Mexico launches new police force to fight drug gangs

Mexico launches new police force to fight drug gangs
Members of the Mexican National Gendarmerie, a new group of the Federal Police, take part in its beginning of operations, on August 22, 2014 in Mexico City.

MEXICO CITY - Mexico launched a new 5,000-member national police force Friday tasked with protecting key sectors of the economy from drug gangs and other organised crime.

"This new division is prepared to protect... (regions) where the worst institutional weaknesses exist," President Enrique Pena Nieto said at a press conference unveiling the new force.

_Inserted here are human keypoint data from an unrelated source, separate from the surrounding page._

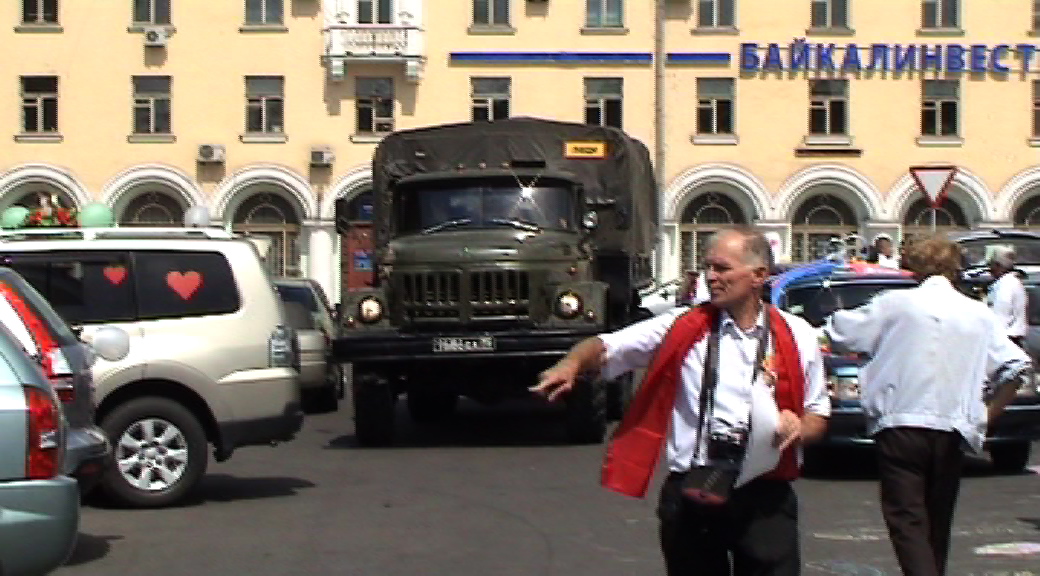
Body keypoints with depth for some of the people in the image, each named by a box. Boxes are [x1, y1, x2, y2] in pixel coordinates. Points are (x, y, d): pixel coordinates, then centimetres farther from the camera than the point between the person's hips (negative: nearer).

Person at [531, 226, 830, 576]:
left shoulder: (797, 337, 5)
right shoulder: (681, 328, 2)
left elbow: (817, 416, 13)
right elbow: (605, 348, -2)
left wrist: (799, 429, -10)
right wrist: (572, 363, -23)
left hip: (766, 498, 0)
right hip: (690, 495, 0)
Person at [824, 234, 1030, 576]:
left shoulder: (896, 304, -2)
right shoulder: (979, 314, 8)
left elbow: (838, 332, 0)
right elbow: (1015, 366, 4)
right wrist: (986, 416, 11)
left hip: (901, 426, -4)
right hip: (953, 431, 4)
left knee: (906, 519, -5)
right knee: (937, 523, 18)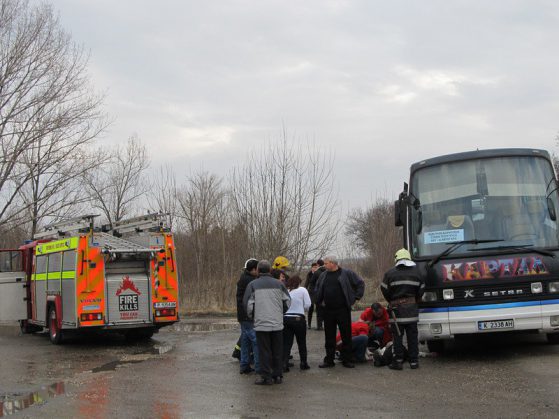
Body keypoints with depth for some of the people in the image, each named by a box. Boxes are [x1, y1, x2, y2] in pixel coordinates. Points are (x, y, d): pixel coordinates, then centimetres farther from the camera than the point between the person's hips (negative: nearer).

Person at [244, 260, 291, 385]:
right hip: (277, 323, 3)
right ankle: (278, 376, 16)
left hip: (261, 324, -3)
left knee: (264, 351, 2)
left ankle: (266, 377, 3)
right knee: (278, 351, 11)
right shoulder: (278, 284, 5)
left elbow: (247, 303, -6)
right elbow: (288, 300, 8)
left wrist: (252, 316, 10)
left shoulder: (253, 285, -3)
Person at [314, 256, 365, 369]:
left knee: (346, 336, 1)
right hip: (328, 311, 4)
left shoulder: (346, 273, -3)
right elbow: (317, 290, 25)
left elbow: (360, 283, 3)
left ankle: (346, 360, 10)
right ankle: (329, 360, 14)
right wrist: (319, 302, 13)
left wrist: (355, 297, -1)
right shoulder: (323, 275, 11)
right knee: (329, 337, 7)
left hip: (343, 310, -4)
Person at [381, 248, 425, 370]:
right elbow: (421, 290, 8)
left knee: (398, 336, 2)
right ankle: (414, 361, 10)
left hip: (396, 307, -3)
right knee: (412, 335, 8)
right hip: (412, 308, 3)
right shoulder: (416, 272, 6)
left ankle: (398, 361, 2)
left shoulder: (390, 273, -4)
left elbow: (384, 290, -1)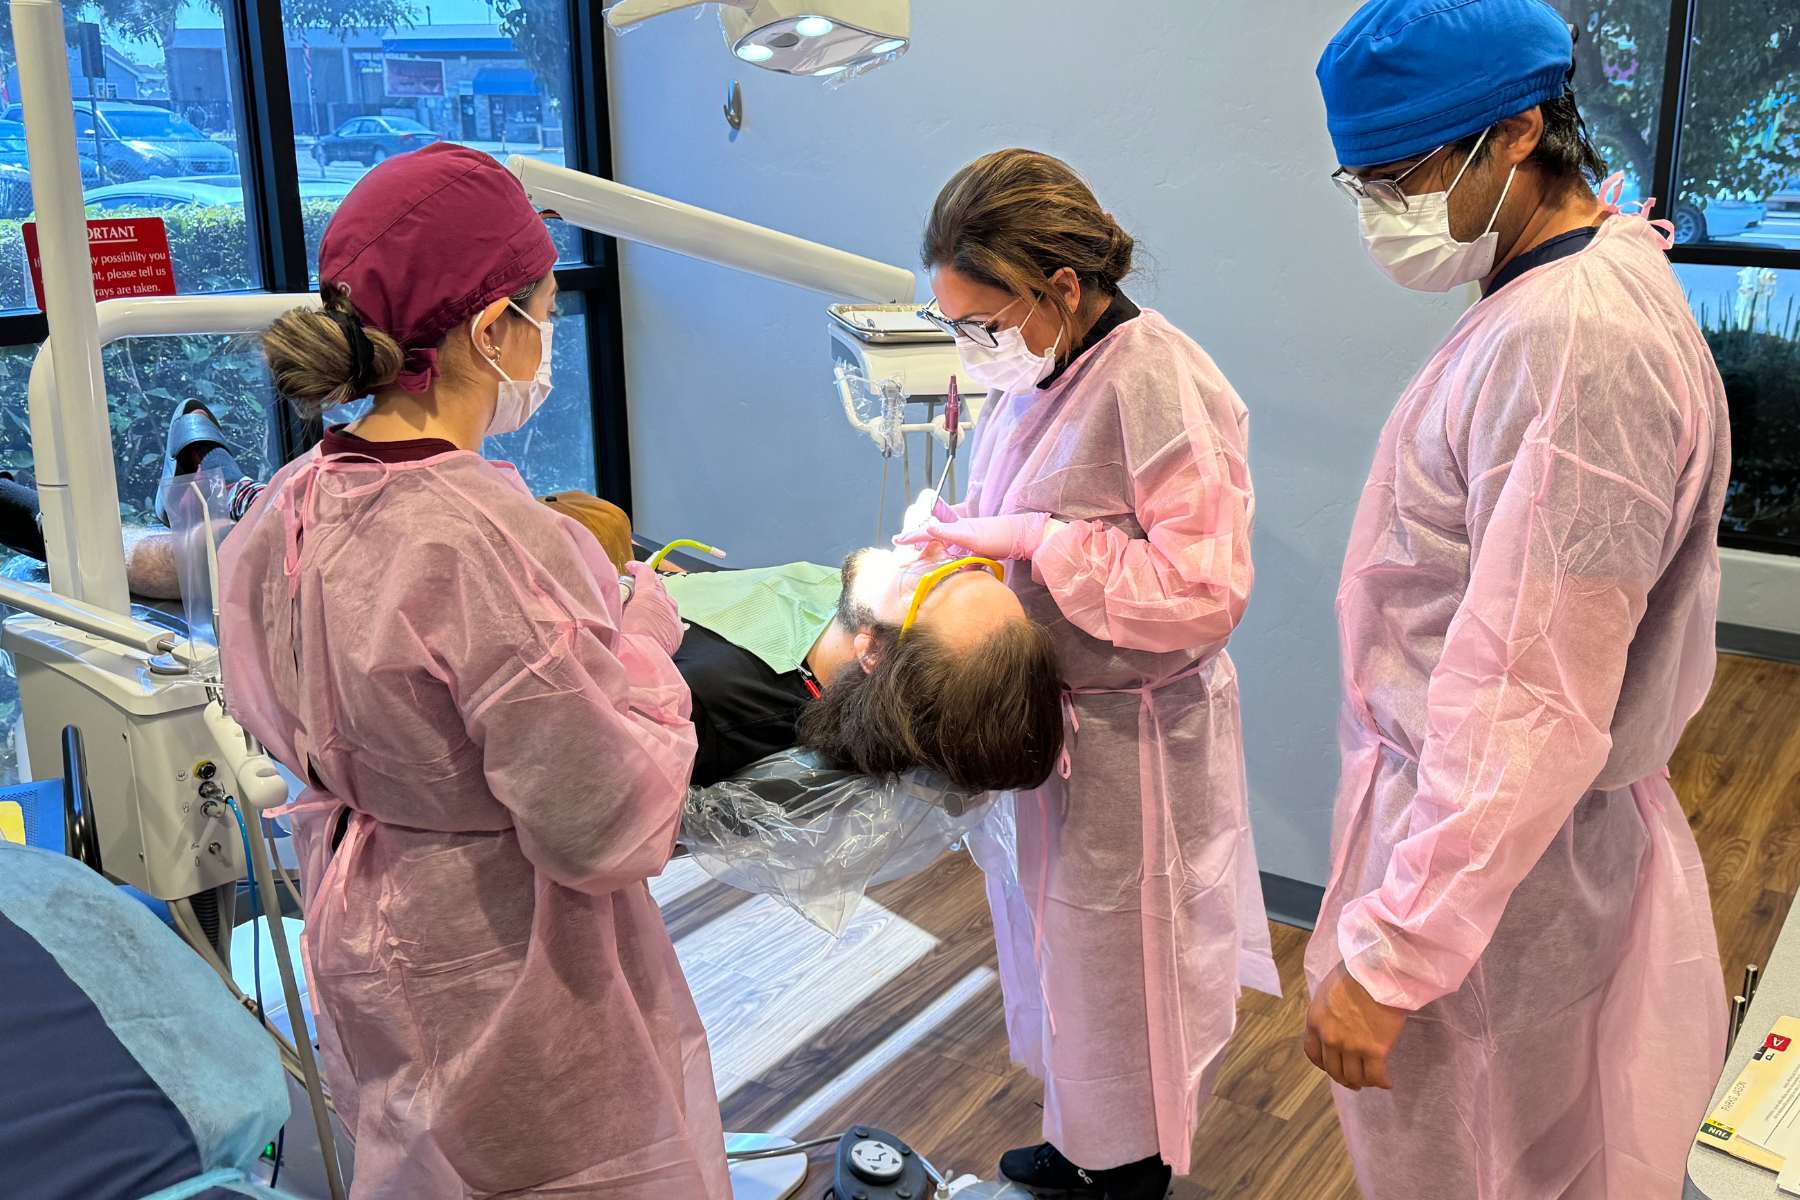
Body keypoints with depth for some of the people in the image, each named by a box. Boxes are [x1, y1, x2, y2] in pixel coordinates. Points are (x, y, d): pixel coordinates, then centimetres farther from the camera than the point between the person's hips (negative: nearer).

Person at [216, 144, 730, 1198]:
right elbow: (604, 830, -28)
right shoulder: (485, 539, -32)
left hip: (365, 946, 8)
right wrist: (647, 637, -14)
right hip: (503, 972, -7)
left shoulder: (287, 509, -6)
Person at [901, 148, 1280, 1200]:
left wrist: (1031, 541, -26)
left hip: (1131, 747, -8)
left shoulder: (1164, 386, -23)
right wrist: (958, 534, -3)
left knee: (1122, 966, 9)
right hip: (1043, 728, 9)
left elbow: (1205, 592, -27)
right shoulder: (1036, 372, 4)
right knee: (1056, 943, 22)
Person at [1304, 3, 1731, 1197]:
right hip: (1451, 797, 9)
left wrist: (1390, 955, -25)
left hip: (1496, 858, -9)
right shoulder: (1576, 286, 7)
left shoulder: (1576, 343, -25)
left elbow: (1530, 707, -27)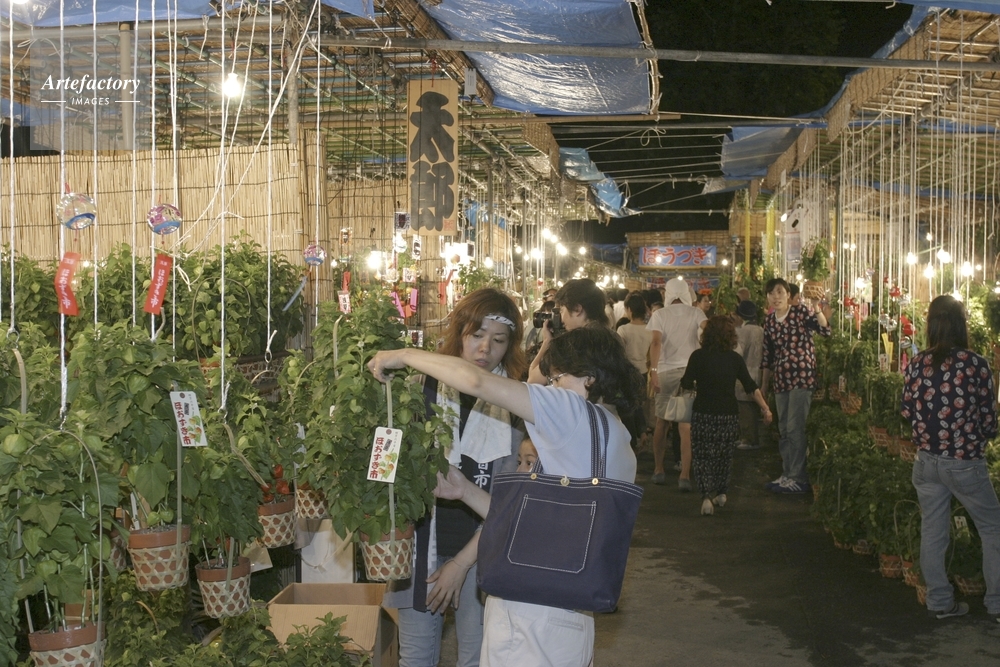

The Federal Police Gendarmerie Division is modeled after gendarme forces in Europe and elsewhere, which act as civilian police forces but with military-style tactics and training.

Its launch fulfills a key campaign pledge by Pena Nieto, who says bringing anti-drug policing back under civilian command will help curb spiraling violence that has killed more than 80,000 people since the government began using the military to fight drug gangs in 2006.

It will be deployed in rural areas to protect businesses and farmers from extortion rackets and kidnapping by drug gangs, which have diversified their criminal activities in recent years, sometimes with the help of corrupt local officials.

The move comes on the heels of sweeping energy-sector reforms that Pena Nieto signed into law on August 11 ending the state's 76-year-old monopoly on oil drilling and reopening the sector to foreign companies.

One of the new force's key jobs will be protecting foreign oil installations, said national security commissioner Monte Alejandro Rubido.

The government said 130,000 people had applied for the 5,000 new posts.